_EXERCISE AIM_. Your reply should be made up of every line in the records below that holds the string "list".

_EXTRACTED MATERIAL_.
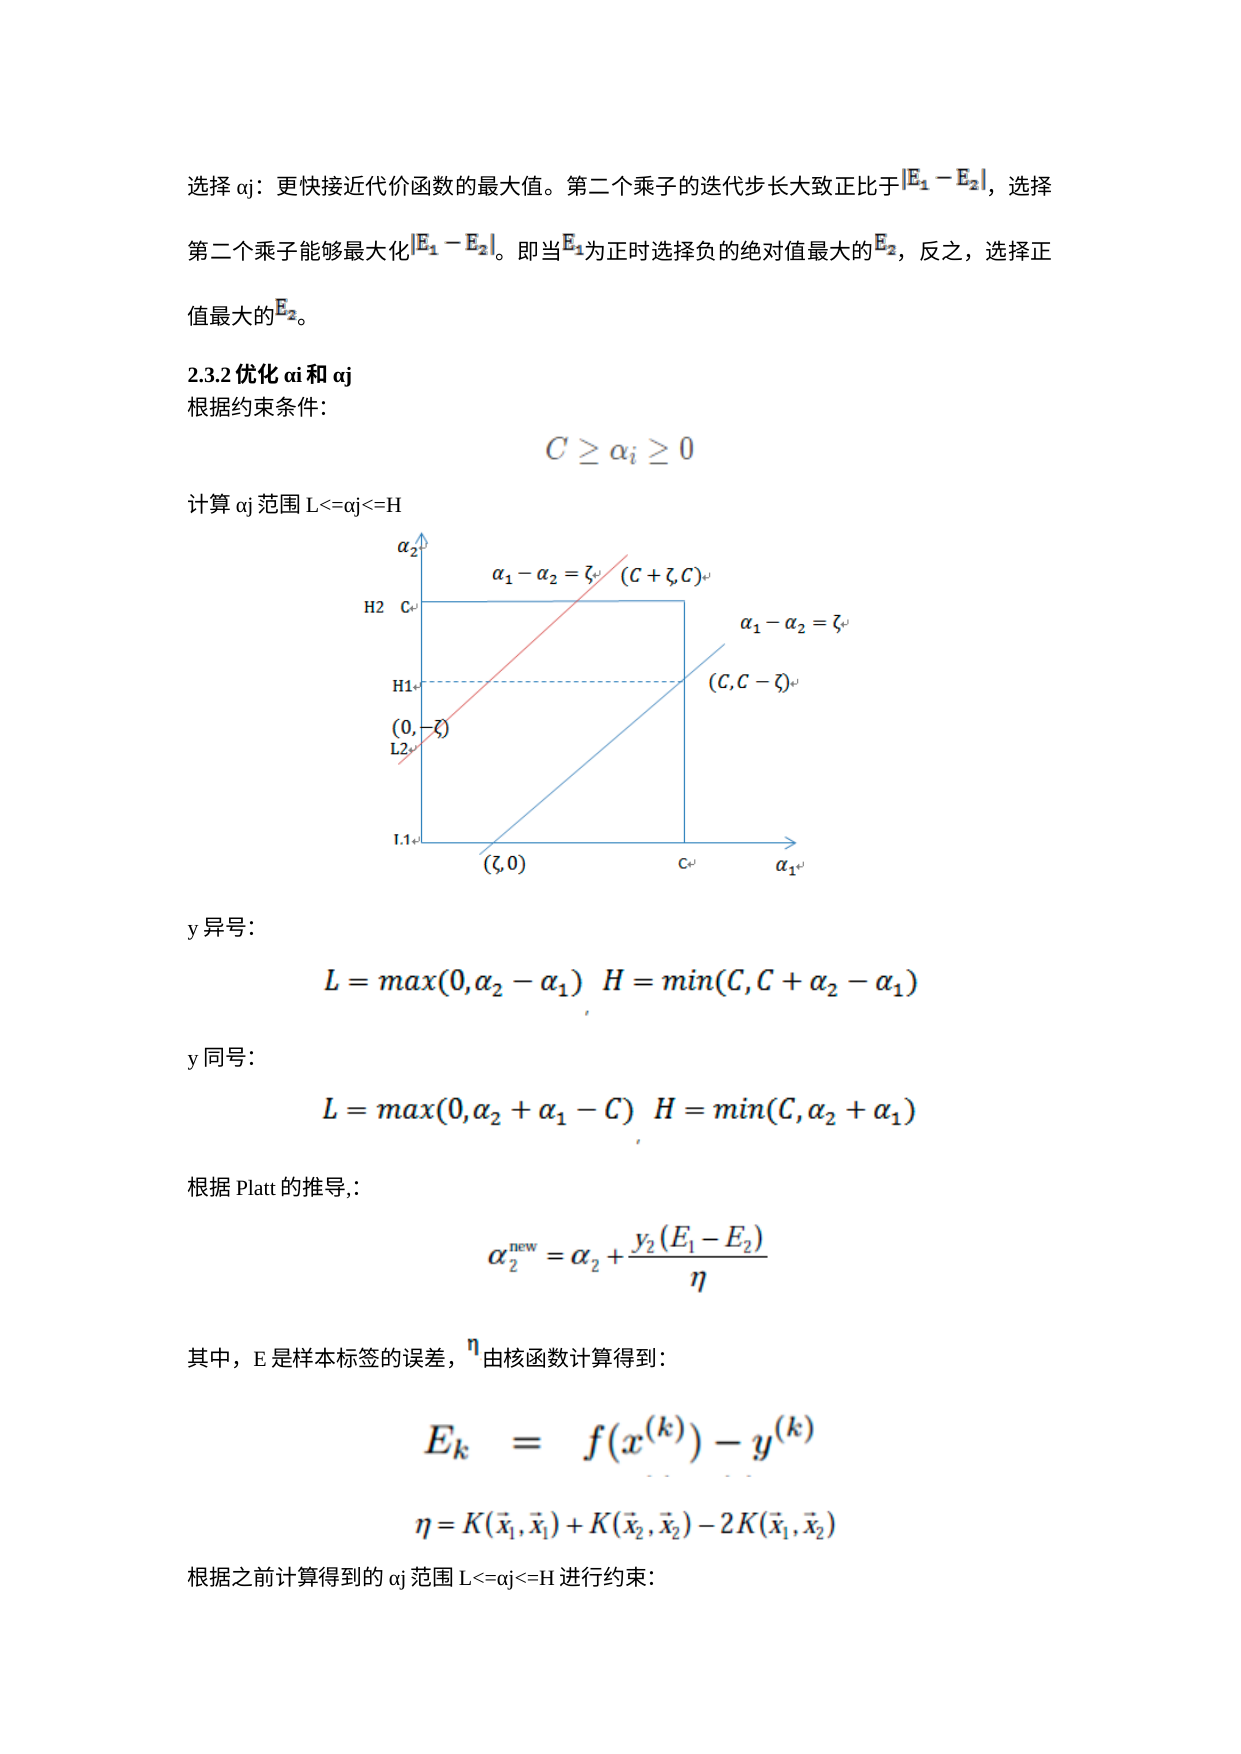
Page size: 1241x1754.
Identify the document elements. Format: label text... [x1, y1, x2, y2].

picture [901, 162, 987, 195]
list 根据约束条件： [187, 389, 1053, 422]
list 根据之前计算得到的αj范围L<=αj<=H进行约束： [187, 1559, 1053, 1592]
picture [562, 227, 585, 260]
picture [313, 1072, 928, 1154]
picture [539, 422, 701, 479]
picture [310, 942, 930, 1019]
picture [411, 227, 496, 260]
list 根据Platt的推导,： [187, 1169, 1053, 1202]
list y异号： [187, 909, 1053, 942]
picture [402, 1494, 839, 1557]
picture [874, 227, 897, 260]
picture [341, 519, 899, 896]
list 选择αj：更快接近代价函数的最大值。第二个乘子的迭代步长大致正比于，选择第二个乘子能够最大化。即当为正时选择负的绝对值最大的，反之，选择正值最大的。 [187, 162, 1053, 357]
list 计算αj范围L<=αj<=H [187, 487, 1053, 519]
list y同号： [187, 1039, 1053, 1072]
list 2.3.2优化αi和αj [187, 357, 1053, 389]
picture [412, 1397, 828, 1477]
list 其中，E是样本标签的误差，由核函数计算得到： [187, 1332, 1053, 1397]
picture [275, 292, 297, 325]
picture [467, 1332, 482, 1367]
picture [469, 1202, 771, 1307]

_RESPONSE AREA_.
list 根据约束条件： [187, 389, 1053, 422]
list 根据之前计算得到的αj范围L<=αj<=H进行约束： [187, 1559, 1053, 1592]
list 根据Platt的推导,： [187, 1169, 1053, 1202]
list y异号： [187, 909, 1053, 942]
list 选择αj：更快接近代价函数的最大值。第二个乘子的迭代步长大致正比于，选择第二个乘子能够最大化。即当为正时选择负的绝对值最大的，反之，选择正值最大的。 [187, 162, 1053, 357]
list 计算αj范围L<=αj<=H [187, 487, 1053, 519]
list y同号： [187, 1039, 1053, 1072]
list 2.3.2优化αi和αj [187, 357, 1053, 389]
list 其中，E是样本标签的误差，由核函数计算得到： [187, 1332, 1053, 1397]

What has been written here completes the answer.